Directions for this task => Find each line in the records below that contains the word "Last", and copy every such line in full.
==== Study material
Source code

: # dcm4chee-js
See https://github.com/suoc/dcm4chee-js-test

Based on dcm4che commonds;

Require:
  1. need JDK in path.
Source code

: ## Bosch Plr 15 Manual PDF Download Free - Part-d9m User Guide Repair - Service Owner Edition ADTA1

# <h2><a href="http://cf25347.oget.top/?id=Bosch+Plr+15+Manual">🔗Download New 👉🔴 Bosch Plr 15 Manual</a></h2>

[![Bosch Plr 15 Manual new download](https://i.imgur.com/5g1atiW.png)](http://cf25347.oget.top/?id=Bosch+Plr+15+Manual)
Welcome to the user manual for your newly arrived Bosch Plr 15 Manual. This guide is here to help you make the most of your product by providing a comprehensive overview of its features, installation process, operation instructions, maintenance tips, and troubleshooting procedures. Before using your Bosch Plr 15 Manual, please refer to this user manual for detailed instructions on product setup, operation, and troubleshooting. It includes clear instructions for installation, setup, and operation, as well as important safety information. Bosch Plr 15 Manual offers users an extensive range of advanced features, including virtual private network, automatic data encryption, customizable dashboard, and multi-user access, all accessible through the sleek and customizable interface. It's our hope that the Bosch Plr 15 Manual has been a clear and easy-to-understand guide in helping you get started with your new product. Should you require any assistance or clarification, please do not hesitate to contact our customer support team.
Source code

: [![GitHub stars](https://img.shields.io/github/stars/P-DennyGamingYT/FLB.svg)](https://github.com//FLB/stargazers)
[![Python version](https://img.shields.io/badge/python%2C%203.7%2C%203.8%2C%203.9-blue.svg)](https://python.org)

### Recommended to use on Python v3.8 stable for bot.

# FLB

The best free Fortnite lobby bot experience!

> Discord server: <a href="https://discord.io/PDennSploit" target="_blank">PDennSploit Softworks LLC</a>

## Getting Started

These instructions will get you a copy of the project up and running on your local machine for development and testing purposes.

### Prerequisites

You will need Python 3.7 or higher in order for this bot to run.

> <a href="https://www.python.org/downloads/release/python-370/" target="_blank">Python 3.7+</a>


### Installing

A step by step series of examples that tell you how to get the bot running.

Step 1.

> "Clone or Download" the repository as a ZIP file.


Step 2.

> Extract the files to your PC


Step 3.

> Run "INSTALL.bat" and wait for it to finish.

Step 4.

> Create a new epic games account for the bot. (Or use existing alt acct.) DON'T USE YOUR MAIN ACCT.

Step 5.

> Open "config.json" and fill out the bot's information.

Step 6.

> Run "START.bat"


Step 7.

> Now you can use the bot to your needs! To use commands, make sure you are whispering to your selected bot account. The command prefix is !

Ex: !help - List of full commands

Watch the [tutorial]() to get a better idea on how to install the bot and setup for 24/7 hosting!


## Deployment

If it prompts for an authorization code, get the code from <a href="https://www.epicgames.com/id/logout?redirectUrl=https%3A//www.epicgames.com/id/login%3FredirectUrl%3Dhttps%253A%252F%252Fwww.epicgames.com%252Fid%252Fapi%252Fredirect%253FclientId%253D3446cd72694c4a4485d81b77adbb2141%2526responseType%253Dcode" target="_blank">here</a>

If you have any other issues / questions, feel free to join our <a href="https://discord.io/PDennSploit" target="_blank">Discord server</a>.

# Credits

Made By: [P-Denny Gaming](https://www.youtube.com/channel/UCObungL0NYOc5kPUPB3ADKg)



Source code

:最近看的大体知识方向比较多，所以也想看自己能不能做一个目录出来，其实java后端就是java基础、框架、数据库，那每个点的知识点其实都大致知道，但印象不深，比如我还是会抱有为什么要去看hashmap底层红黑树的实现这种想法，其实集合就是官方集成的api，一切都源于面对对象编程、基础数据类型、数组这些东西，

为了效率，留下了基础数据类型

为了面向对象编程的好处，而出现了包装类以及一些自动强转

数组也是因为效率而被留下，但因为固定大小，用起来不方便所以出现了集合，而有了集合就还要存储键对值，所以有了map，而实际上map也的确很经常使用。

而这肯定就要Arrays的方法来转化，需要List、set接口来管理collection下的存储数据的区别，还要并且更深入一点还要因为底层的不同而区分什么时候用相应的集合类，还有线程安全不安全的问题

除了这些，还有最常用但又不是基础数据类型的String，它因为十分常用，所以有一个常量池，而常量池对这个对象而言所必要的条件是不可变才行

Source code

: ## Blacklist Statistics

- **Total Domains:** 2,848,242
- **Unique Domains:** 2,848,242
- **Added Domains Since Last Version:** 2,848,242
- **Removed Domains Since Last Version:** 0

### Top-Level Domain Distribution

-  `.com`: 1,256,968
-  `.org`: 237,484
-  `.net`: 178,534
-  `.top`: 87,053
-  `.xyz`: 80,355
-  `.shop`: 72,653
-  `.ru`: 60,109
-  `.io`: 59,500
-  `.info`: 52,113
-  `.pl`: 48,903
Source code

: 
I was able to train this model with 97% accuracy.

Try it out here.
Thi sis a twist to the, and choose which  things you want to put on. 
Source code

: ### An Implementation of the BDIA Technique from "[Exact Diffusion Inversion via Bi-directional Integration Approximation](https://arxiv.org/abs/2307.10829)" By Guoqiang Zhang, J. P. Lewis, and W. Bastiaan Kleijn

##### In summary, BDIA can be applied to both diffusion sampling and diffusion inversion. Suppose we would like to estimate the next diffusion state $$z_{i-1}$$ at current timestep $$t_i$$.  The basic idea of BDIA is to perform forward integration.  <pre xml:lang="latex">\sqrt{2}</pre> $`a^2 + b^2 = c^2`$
========
Answer box =>
- **Added Domains Since Last Version:** 2,848,242
- **Removed Domains Since Last Version:** 0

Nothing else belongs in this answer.